Unter den Landesministern erhielt lediglich Verkehrsminister Winfried Hermann für einen CO2-Ausstoß von unter 130 Gramm pro Kilometer, den EU-Zielwert seit 2012, die Grüne Karte. Hermann erledigt seine Dienstgeschäfte in einer Mercedes E-Klasse (Diesel-Hybrid, 3,0-Liter-Motor). Während die Minister Franz Untersteller (Umwelt), Silke Krebs (Staatsministerium), Bilkay Öney (Integration), Peter Friedrich (Europa), Reinhold Gall (Inneres), Rainer Stickelberger (Justiz), Nils Schmid (Finanzen und Wirtschaft) und Alexander Bonde (Agrar) mit der Gelben Karte bedacht wurden – sie fahren allesamt Audi –, stempelt die DUH neben Kretsch­mann auch die Ressortchefs Katrin Altpeter (Soziales), Andreas Stoch (Kultus) und Theresia Bauer (Wissenschaft) als potenzielle Klimasünder ab.

Den mit Abstand schmutzigsten Dienstwagen aller deutschen Spitzenpolitiker fährt Hessens Ministerpräsident Volker Bouffier (CDU) – einen Audi A 8 Quattro mit 6,3-Liter-Motor. Im Bundeskabinett erhielt ausschließlich Bildungsministerin Johanna Wanka Rot wegen Übermotorisierung, der Rest kam mit Gelb davon. Umweltminister Peter Altmaier schnitt eher schlecht ab; der Wagen von Bundeskanzlerin Angela Merkel (alle CDU) fiel wegen besonderer Sicherheitssysteme, die sich auf den Verbrauch auswirken, aus der Wertung.

„Umwelthilfe vergleicht Äpfel mit Birnen“

Die Umweltorganisation, zu deren Zielen die Förderung umweltfreundlicher Wirtschaftsweisen zählt, vergab mit 18 Grünen Karten dreimal so viele Auszeichnungen für schadstoffarme Fahrzeuge wie im Jahr zuvor. Mit dem Hamburger Senat unterschritt erstmals ein komplettes Landeskabinett den EU-Grenzwert von 130 Gramm. Insgesamt würden sich aber nur zehn Prozent aller Minister umweltbewusst zeigen, so die DUH.

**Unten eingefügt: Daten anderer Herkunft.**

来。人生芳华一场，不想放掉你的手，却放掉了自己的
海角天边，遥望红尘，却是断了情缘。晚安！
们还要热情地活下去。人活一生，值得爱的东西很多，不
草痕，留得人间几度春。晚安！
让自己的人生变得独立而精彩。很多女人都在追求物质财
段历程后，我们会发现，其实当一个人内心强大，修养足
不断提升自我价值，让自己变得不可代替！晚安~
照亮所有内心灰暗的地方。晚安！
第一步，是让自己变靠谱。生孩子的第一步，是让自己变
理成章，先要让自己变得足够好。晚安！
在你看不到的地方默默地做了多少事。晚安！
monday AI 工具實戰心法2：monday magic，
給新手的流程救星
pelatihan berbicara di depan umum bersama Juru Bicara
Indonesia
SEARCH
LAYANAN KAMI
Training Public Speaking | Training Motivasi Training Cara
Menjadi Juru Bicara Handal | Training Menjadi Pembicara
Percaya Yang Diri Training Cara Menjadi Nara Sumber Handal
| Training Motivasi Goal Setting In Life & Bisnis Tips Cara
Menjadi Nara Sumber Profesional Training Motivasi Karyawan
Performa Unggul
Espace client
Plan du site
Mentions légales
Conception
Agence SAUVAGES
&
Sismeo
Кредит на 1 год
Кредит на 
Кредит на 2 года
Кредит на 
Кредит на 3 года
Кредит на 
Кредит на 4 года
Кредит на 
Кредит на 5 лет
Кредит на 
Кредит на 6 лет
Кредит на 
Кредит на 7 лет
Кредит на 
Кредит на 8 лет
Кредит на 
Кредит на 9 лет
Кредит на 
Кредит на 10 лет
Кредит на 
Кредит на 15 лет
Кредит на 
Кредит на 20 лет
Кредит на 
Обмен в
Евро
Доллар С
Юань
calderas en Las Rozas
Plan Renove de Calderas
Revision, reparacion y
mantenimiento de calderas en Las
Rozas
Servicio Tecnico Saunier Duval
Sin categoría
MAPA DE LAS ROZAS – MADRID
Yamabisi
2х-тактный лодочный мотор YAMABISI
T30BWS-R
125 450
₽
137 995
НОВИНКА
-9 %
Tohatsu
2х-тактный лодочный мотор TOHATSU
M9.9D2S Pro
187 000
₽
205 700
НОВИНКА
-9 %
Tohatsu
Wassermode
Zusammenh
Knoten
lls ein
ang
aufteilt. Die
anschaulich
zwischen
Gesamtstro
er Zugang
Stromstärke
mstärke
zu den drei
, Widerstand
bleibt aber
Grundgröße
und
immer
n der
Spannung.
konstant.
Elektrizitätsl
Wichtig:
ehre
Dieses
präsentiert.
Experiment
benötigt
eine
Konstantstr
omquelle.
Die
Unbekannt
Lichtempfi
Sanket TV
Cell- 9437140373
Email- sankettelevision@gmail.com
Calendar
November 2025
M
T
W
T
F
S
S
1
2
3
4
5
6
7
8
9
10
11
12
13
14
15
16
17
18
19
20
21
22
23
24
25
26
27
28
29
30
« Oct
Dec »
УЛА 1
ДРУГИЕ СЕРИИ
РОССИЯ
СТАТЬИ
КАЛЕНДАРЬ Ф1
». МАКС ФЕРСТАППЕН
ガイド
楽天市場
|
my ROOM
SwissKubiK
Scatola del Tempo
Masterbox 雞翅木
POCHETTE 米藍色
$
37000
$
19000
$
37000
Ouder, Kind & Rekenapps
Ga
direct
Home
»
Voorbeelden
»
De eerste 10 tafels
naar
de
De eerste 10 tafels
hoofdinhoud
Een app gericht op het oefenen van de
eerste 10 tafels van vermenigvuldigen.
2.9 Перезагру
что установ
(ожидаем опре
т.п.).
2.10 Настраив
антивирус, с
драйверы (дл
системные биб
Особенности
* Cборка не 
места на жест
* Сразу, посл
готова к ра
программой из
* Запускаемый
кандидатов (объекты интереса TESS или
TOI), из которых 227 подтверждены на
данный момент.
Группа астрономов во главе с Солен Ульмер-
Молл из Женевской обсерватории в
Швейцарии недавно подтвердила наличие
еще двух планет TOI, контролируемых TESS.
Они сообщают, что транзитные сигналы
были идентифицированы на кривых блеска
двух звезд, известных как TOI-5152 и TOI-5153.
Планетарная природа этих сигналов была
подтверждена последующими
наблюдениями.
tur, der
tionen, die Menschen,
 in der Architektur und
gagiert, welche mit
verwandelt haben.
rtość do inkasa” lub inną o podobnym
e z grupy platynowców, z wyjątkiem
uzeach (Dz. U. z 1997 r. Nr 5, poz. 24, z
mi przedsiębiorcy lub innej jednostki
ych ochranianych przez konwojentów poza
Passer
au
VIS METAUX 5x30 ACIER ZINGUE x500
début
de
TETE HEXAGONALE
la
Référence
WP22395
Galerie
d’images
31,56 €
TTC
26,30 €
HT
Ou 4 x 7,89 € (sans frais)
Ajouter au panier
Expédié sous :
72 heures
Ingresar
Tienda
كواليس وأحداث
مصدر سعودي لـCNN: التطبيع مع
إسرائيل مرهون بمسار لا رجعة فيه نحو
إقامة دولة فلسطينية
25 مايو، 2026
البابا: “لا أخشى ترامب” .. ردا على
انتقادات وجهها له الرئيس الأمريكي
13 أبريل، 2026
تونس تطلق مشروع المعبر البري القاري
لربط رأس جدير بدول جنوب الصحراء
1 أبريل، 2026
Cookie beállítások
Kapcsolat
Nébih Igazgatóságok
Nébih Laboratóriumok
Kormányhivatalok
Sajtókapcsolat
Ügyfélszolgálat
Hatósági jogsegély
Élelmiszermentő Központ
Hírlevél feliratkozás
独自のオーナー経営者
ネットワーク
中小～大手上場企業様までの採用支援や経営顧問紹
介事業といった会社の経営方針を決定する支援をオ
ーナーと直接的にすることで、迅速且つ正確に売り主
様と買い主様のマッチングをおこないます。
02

Ein Sprecher von Kretsch­mann sagte unserer Zeitung, die Umwelthilfe „vergleicht Äpfel mit Birnen. Es freut uns, dass Olaf Scholz in Hamburg so wenig CO2 ausstößt. Aber das würde Winfried Kretschmann auch, wäre er nur in der Stadt unterwegs.“ Im hügeligen Baden-Württemberg sei der Regierungschef gerade im Winter auf ein Fahrzeug mit Allrad-Antrieb angewiesen. „Dem Ministerpräsidenten von Baden-Württemberg steht es dabei ganz gut zu Gesicht, Daimler oder Audi zu fahren.“ Gegenüber seinem Vorgänger Stefan Mappus emittiere Kretschmanns Limousine nur halb so viel. Bei Terminen in Stuttgart greife Kretschmann zudem auf eine Elektro-A-Klasse von Mercedes zurück. Diese wurde in der DUH-Rangliste jedoch nicht berücksichtigt.